The Buzz- August 2010

August 2010
Volume 11 Issue 8

Talent acquisition in a declining supply
by Ted Konnerth


Most people assume that with high unemployment, the availability of quality talent is as easy as posting an opening and waiting for the flow of hundreds of well-qualified applicants. Let’s disabuse you of that notion and begin by using facts:

1. Unemployment is 9.5% of the working population

2. Unemployment for those with a college degree is 4.8%

3. Baby boomers have begun to retire, with estimates of that pace predicted to quicken as the stock market and therefore retirement accounts return to levels prior to the Great Recession.

4. Emerging markets in the electrical industry are attracting experienced talent away from traditional employers, thereby depleting the available pool.

5. Levels of employee engagement are at record low levels, which will drive employers demand for more replacement talent*.

With the recession slowly subsiding, the electrical industry in particular will be facing a remarkable demographic tsunami. With the boomers marching away, new companies attracting talent with dreams of large equity plays in investment-owned startup companies and a historically low level of recruitment emphasis at college graduate levels, the industry will be caught in a war for talent unseen in recent history.

In just 4 years there have been over 400 new manufacturers of LED products, plus the entrance of global players in wind and solar energy, plus the large growth of electronics development in both existing companies and new entrants. The sum of those effects is that all of these companies have needs for experienced talent who understand the complexities of the electrical industry: channel partners, specification influences, buying influences and product needs. The current level of available experienced talent is already low; despite the constant din of news media reporting the millions of unemployed people.

· · ·

Exercises:
• A. In the talent acquisition article above, list every complexity of the electrical industry that experienced talent is said to need to understand.
• B. Write a continuation of the talent acquisition article, picking up right after its final sentence.

Recorded data:
· · ·

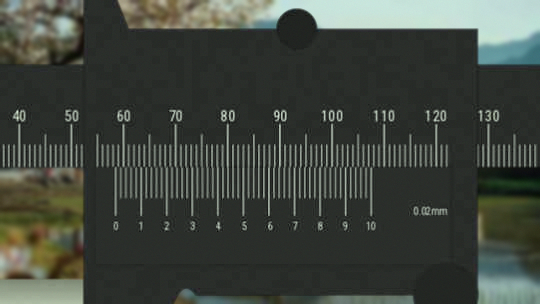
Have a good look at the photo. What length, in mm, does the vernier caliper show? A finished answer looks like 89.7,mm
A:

· · ·

Responses for each task:
• A.
- Channel partners
- Specification influences
- Buying influences
- Product needs

• B.
The majority of the unemployed are laborers; skilled or unskilled. Their plight is unlikely to dramatically improve going forward as many of their jobs have been shipped offshore. Additionally, the talent skills that the emerging companies need today require far more education than traditional laborers. College or technical school diploma-level attributes in IT, computer sciences, electronics and semi-conductors are in high demand. 

The US is already in an engineering shortage. We’ve seen wage increases for engineering talent grow dramatically over the past 3 years as companies have made extraordinary concessions in salary offers and added benefits to attract qualified engineers: relocation, signing bonuses, vacations, etc. Major corporations have constant openings for electronic and electrical engineers. Smaller companies are making multiple offers to engineers to try to attract them.

The war for talent issue has been moving forward for the past ten years. We were all forewarned this day was coming, but in the teeth of a deep recession it’s difficult to rationally increase hiring to prepare for the imminent shortage. Leading companies are already doing exactly that. Our larger clients in distribution have been hiring for the past year, and the manufacturers are just recently addressing their needs for the coming growth period.

If there is a call to action, I would suggest three specific actions:

1. Enact retention strategies for your top talent immediately. Losing a key contributor is extremely costly, not just in the replacement costs, but in the lost down time to ramp up the replacement.
 
2. Implement succession plans for the top talent. A recent study found that less than 50% of corporations have a defined succession plan for their CEO’s.

3. Create a recruitment plan that addresses three issues:

a. Building a bench. Start a college recruitment program.

b. Direct recruitment department. Focused on the college recruiting and the lower level positions that experience higher turnover rates, an internal recruitment organization can effectively meet these needs.

c. Sourcing partnership. For critical talent, that can only be identified through direct recruitment processes, identify a third party firm who can partner with your organization, acting as a pure recruitment organization and as a talent scout for opportunistic hires when ‘best athletes’ become available.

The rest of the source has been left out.